To produce this quality, this “invariant feature,” in what we make, it is not necessary to learn new processes, but rather to set free in ourselves a process which is part of us already. The fact that it is natural, however, does not mean that it is always, or even often, easy. “[T]his capacity in us is not accessible until we first go through the discipline which teaches us to let go of our fears,” Alexander says.[2]
Is it likely that all the people who through the centuries have spoken and written of marvelous and mysterious conditions of relationship, un-nameable and difficult of attainment, have been talking about different phenomena? I think not.
For us to experience such relationships, and the joyous sense of being rightfully at home in the universe which they allow us, the object or work must be at a scale we can comprehend. Great music must be embodied in sound waves we are equipped to hear. The Hubble telescope shows us the Horsehead galaxy reduced by distance to a scale we can imagine; images of the exquisite traceries made by the movements of subatomic particles must be vastly enlarged before we can see and appreciate them.
Architecture is the art form occupying comparatively large amounts of physical space, and the importance of scale is felt almost physically there. Scale in architecture or any of the other arts consists in the relationship between the size of the work and its parts and the size of human beings, that human size being inevitably our experiential reference for everything else.

# TASK
Copy out the passage on scale and the "invariant feature" word for word, in full.

# EXTRACTED ENTRIES
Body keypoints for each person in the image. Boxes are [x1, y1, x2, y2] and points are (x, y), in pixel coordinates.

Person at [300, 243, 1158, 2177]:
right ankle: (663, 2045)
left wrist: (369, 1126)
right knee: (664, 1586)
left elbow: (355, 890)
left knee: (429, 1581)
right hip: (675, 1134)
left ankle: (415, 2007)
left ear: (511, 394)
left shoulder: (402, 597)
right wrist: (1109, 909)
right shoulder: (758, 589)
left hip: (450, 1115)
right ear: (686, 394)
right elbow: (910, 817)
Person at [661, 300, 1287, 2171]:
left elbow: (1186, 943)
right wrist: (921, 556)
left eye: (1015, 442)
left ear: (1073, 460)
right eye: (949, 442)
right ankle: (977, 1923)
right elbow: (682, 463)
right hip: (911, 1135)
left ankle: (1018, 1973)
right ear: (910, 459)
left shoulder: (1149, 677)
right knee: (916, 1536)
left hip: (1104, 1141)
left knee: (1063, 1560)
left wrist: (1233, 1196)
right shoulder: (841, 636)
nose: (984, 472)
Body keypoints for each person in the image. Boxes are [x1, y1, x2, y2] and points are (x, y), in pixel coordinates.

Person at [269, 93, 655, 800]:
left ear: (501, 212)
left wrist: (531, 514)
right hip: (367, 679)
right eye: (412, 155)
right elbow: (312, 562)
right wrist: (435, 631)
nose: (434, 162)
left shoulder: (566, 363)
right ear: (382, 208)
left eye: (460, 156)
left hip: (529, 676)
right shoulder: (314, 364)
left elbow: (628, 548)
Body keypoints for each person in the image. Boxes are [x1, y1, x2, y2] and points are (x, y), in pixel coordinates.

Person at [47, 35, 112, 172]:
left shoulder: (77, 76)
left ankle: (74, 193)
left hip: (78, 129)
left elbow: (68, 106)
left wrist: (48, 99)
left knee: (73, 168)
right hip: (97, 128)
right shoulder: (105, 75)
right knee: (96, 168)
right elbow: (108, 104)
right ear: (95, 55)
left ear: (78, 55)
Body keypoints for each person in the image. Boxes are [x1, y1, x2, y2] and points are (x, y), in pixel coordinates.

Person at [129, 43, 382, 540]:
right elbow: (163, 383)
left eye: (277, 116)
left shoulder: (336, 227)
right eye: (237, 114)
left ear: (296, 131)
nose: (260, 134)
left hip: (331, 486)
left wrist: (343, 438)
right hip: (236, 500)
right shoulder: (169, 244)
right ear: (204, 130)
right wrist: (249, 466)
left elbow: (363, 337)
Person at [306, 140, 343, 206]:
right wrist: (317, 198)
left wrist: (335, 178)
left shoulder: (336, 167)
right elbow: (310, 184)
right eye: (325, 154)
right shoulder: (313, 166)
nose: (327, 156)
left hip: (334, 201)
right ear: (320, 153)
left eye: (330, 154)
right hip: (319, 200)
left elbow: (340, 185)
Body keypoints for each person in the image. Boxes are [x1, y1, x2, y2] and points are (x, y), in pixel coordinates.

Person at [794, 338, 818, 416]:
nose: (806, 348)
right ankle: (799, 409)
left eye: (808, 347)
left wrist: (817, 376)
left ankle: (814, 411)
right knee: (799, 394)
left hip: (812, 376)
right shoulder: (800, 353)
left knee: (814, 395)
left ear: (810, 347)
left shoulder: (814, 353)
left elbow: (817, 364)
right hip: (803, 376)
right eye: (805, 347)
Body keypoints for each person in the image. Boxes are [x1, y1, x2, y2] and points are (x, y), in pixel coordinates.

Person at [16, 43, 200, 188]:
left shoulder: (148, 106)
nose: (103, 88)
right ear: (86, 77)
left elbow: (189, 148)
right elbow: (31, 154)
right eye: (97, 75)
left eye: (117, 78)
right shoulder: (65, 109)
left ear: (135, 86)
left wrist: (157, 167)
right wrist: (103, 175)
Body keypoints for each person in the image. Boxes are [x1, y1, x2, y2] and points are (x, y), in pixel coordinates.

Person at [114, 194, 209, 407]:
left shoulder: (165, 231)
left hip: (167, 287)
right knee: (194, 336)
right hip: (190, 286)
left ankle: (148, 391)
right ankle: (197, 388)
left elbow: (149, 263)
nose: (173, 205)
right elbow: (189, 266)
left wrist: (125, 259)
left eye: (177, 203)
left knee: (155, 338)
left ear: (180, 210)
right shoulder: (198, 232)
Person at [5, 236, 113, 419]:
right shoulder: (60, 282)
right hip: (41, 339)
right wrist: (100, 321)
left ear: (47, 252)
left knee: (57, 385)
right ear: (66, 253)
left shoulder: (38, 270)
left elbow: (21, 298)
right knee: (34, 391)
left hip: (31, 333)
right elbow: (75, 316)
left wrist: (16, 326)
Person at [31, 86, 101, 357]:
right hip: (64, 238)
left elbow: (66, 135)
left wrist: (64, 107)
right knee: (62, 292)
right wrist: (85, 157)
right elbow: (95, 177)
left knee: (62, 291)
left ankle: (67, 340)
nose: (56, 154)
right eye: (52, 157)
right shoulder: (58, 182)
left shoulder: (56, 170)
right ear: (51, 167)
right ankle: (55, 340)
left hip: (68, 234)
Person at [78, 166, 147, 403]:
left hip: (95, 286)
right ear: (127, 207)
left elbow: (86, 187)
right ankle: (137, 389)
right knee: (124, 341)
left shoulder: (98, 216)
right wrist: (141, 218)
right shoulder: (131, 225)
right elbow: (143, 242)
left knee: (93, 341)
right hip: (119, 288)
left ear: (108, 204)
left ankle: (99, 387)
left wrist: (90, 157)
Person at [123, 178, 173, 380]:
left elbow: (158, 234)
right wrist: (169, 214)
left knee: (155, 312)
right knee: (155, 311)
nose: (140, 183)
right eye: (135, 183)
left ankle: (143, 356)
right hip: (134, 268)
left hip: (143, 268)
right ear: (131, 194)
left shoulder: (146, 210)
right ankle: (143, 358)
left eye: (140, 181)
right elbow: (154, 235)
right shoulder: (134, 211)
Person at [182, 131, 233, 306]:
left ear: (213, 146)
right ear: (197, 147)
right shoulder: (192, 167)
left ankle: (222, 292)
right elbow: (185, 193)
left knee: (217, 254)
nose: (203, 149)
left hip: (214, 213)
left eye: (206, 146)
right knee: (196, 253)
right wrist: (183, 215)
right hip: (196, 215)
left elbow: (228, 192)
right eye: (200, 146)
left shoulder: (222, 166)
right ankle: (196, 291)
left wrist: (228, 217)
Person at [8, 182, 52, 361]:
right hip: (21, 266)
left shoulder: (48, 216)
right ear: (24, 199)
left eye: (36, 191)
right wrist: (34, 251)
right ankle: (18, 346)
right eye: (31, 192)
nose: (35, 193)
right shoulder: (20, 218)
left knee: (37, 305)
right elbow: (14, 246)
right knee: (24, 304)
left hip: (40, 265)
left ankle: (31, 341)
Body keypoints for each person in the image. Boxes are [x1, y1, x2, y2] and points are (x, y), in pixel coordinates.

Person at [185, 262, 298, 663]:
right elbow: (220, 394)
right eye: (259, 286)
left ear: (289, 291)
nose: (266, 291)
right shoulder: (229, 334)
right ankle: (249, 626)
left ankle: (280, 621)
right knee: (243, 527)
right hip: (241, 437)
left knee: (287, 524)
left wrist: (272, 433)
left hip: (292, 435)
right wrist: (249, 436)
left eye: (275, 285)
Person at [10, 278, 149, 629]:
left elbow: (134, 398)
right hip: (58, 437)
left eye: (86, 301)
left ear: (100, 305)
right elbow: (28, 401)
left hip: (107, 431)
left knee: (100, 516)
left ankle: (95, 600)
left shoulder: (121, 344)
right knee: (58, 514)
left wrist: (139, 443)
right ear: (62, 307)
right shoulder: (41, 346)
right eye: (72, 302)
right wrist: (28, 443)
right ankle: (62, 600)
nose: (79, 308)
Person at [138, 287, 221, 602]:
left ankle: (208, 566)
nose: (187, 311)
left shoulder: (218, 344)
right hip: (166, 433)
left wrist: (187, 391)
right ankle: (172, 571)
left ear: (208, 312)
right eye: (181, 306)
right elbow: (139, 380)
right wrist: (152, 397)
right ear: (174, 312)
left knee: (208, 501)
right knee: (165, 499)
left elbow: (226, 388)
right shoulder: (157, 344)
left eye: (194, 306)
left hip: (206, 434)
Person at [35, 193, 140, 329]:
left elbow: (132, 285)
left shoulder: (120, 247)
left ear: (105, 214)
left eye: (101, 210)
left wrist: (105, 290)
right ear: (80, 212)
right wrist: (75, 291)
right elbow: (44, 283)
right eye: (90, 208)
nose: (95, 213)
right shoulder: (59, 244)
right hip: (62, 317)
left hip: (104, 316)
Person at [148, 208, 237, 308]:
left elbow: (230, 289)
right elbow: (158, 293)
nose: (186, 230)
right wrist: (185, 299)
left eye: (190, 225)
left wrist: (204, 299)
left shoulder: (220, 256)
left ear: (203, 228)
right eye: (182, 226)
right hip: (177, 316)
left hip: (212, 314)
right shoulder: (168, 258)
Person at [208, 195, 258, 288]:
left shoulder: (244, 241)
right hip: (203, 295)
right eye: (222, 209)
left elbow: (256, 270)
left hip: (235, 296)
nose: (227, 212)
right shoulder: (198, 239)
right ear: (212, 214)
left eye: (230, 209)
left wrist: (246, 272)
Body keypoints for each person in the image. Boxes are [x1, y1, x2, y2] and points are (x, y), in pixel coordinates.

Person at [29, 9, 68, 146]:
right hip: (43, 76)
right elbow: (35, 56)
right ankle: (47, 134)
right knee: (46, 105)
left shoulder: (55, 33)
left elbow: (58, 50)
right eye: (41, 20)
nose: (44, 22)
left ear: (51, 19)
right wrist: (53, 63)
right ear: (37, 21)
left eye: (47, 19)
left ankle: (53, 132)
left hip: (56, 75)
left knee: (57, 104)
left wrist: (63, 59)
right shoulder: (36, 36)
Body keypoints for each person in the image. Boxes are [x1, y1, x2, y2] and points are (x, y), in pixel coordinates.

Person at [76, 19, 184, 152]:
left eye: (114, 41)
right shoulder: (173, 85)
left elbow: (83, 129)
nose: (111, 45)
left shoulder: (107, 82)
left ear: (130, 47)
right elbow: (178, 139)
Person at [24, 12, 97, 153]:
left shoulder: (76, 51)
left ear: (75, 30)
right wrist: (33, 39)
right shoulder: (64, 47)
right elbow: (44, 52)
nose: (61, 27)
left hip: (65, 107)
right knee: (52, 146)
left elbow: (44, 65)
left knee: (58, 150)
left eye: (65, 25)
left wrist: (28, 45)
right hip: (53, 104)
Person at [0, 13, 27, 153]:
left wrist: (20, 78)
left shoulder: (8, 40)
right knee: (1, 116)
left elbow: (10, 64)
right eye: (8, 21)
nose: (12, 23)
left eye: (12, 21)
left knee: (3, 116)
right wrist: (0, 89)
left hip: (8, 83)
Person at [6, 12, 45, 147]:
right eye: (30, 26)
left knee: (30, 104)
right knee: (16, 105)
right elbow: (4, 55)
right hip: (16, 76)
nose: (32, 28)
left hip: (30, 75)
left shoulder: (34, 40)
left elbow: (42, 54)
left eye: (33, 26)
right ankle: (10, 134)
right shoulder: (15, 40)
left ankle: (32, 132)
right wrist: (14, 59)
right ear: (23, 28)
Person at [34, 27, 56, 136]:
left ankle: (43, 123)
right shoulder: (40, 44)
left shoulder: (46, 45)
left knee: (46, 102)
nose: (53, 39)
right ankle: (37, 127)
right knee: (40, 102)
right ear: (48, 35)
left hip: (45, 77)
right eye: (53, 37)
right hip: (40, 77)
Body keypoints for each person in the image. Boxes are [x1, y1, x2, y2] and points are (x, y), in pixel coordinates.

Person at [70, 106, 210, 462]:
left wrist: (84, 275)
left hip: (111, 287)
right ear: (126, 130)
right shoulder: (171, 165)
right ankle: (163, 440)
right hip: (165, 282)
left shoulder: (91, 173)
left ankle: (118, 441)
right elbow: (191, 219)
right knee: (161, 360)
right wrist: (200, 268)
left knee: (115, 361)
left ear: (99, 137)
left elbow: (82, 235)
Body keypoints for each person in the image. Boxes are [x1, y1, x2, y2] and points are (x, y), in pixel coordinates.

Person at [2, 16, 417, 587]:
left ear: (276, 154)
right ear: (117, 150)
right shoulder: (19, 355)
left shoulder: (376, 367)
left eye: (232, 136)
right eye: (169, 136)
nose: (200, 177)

# RESPONSE BOX
To produce this quality, this “invariant feature,” in what we make, it is not necessary to learn new processes, but rather to set free in ourselves a process which is part of us already. The fact that it is natural, however, does not mean that it is always, or even often, easy. “[T]his capacity in us is not accessible until we first go through the discipline which teaches us to let go of our fears,” Alexander says.[2]
Is it likely that all the people who through the centuries have spoken and written of marvelous and mysterious conditions of relationship, un-nameable and difficult of attainment, have been talking about different phenomena? I think not.
For us to experience such relationships, and the joyous sense of being rightfully at home in the universe which they allow us, the object or work must be at a scale we can comprehend. Great music must be embodied in sound waves we are equipped to hear. The Hubble telescope shows us the Horsehead galaxy reduced by distance to a scale we can imagine; images of the exquisite traceries made by the movements of subatomic particles must be vastly enlarged before we can see and appreciate them.
Architecture is the art form occupying comparatively large amounts of physical space, and the importance of scale is felt almost physically there. Scale in architecture or any of the other arts consists in the relationship between the size of the work and its parts and the size of human beings, that human size being inevitably our experiential reference for everything else.